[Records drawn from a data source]
#####

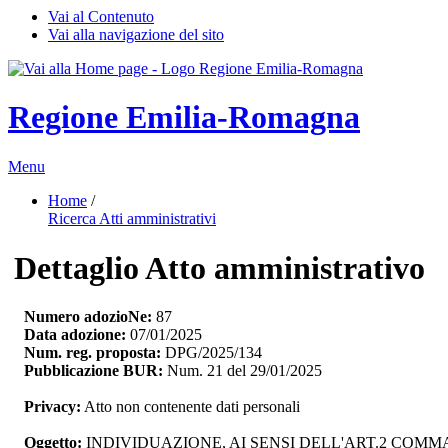
Vai al Contenuto
Vai alla navigazione del sito
Regione Emilia-Romagna
Menu
Home
/ 
Ricerca Atti amministrativi
Dettaglio Atto amministrativo
Numero adozioNe:
87
Data adozione:
07/01/2025
Num. reg. proposta:
DPG/2025/134
Pubblicazione BUR:
Num. 21 del 29/01/2025
Privacy:
Atto non contenente dati personali
Oggetto:
INDIVIDUAZIONE, AI SENSI DELL'ART.2 COMMA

#####

| The problem |
Lay out every line of text in the records as a Markdown table with the columns "No." and "Text line," numbering the rows in order and omitting blank lines. Leave the pictures out of the table.

| Answer for this exercise |
| No. | Text line |
|---|---|
| 1 | Vai al Contenuto |
| 2 | Vai alla navigazione del sito |
| 3 | Regione Emilia-Romagna |
| 4 | Menu |
| 5 | Home |
| 6 | /  |
| 7 | Ricerca Atti amministrativi |
| 8 | Dettaglio Atto amministrativo |
| 9 | Numero adozioNe: |
| 10 | 87 |
| 11 | Data adozione: |
| 12 | 07/01/2025 |
| 13 | Num. reg. proposta: |
| 14 | DPG/2025/134 |
| 15 | Pubblicazione BUR: |
| 16 | Num. 21 del 29/01/2025 |
| 17 | Privacy: |
| 18 | Atto non contenente dati personali |
| 19 | Oggetto: |
| 20 | INDIVIDUAZIONE, AI SENSI DELL'ART.2 COMMA |